Молодежь и старики побойчее затеяли танцы. Нашлись среди гостей экземпляры, которые овампирились, когда в моде еще были хороводы, поэтому они громче всех ратовали за что-нибудь неспешное. Полонез казался им слишком быстрым, кадриль – верхом безвкусицы, ну а вальс так и вовсе порнографией. К всеобщей радости, на них цыкнул Виктор, который вернулся в Парадную Залу, чтобы открыть бал.
– Ma cherie, позволь пригласить тебя на первый танец, – кланяясь, обратился он к невесте.
– Смотря что за танец. Я только вальс умею.
– И это все? Неужели учителя танцев у тебя тоже не было?
– Увы мне, – раздался печальный вздох. – Ни танцам, ни языкам, ни наукам – ничему меня не обучали. А все потому, что папенька скупердяй. Над каждым грошом трясется.

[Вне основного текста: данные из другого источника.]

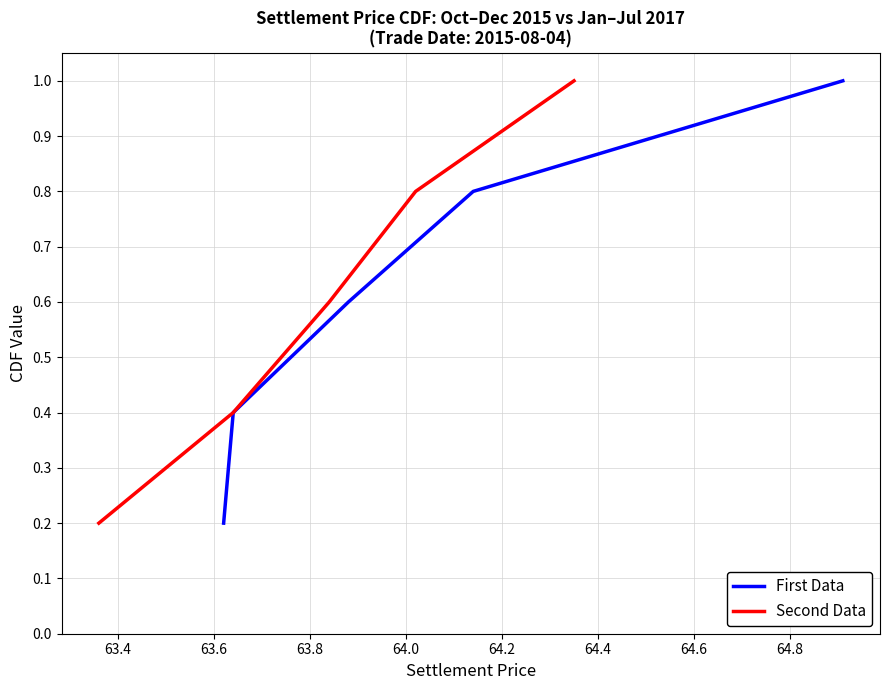

True or false: Second Data and First Data cross at least once.

False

Во время ее исповеди Штайнберг, по пятам ходивший за сиятельным зятем, побагровел, затрясся от злобы и недвусмысленно потер себе шею ребром ладони. Эвике томно ему улыбнулась.
– Ну, герр Штайнберг, что же вы так оплошали? – упрекнул его Виктор.
– Так не в коня корм, – ответил фабрикант, посылая псевдодочери испепеляющий взгляд. – Сами видите, моя девочка совсем недалекая. Чтобы не сказать полная дура.
– Это я в дедушку, – вздохнув, призналась Эвике. – Знаешь, Виктор, у моей маменьки все родственники сумасшедшие, по лечебницам сидят. А вот папенькина родня все больше каторжане. Ты, кстати, проверь карманы, а то вдруг папенька что-нибудь у тебя стащил. Он у нас такой, вороватый, – мстительно добавила она.
Гизела в очередной раз поправила воротник бального платья. До чего же обидно, когда дама, чья молодость пришлась на времена Фридриха Великого, делает замечание, что твое платье старомодное!
С независимым видом она прошлась по зале. Хозяйка она здесь или нет? Осталось только объяснить это вампирам, которые бросали на нее весьма гастрономические взгляды. Но Гизела успокаивала себя тем, что раз у них со Штайнбергами уговор, ее не тронут. И отца тоже. И даже остальных, если сильно повезет. А еще она надеялась, что вампиры поверят в их маленький обман, раз уж они до сих пор его не раскусили. Словом, весь вечер виконтесса занималась самовнушением.
Ее батюшка, развлекавший гостей непринужденной беседой, отделился от толпы, подошел к дочери, ласково пожал ей руку. Леонард тоже был тут как тут.
– Гизи, ты бы не могла сегодня аккомпанировать? Потом тебя обязательно сменят, чтобы вы с Леонардом тоже потанцевали.
Леонард изобразил вежливую, хотя малоубедительную улыбку, и нервным жестом пригладил волосы, которые пробивались сквозь густой слой бриолина и торчали по сторонам. Фрак его выглядел так, будто по нему прошлась рота солдат, одна фалда была надорвана – Леонард умудрился на нее наступить, – рукава скукожились и из них торчали его острые запястья. А танцует он со всей грацией лося на льду, тоскливо подумала Гизела.
– Спасибо, папа, но лучше не надо. А вот сыграть могу. Тем более что только я умею обращаться с нашим клавесином, – и виконтесса смерила инструмент взглядом тореадора.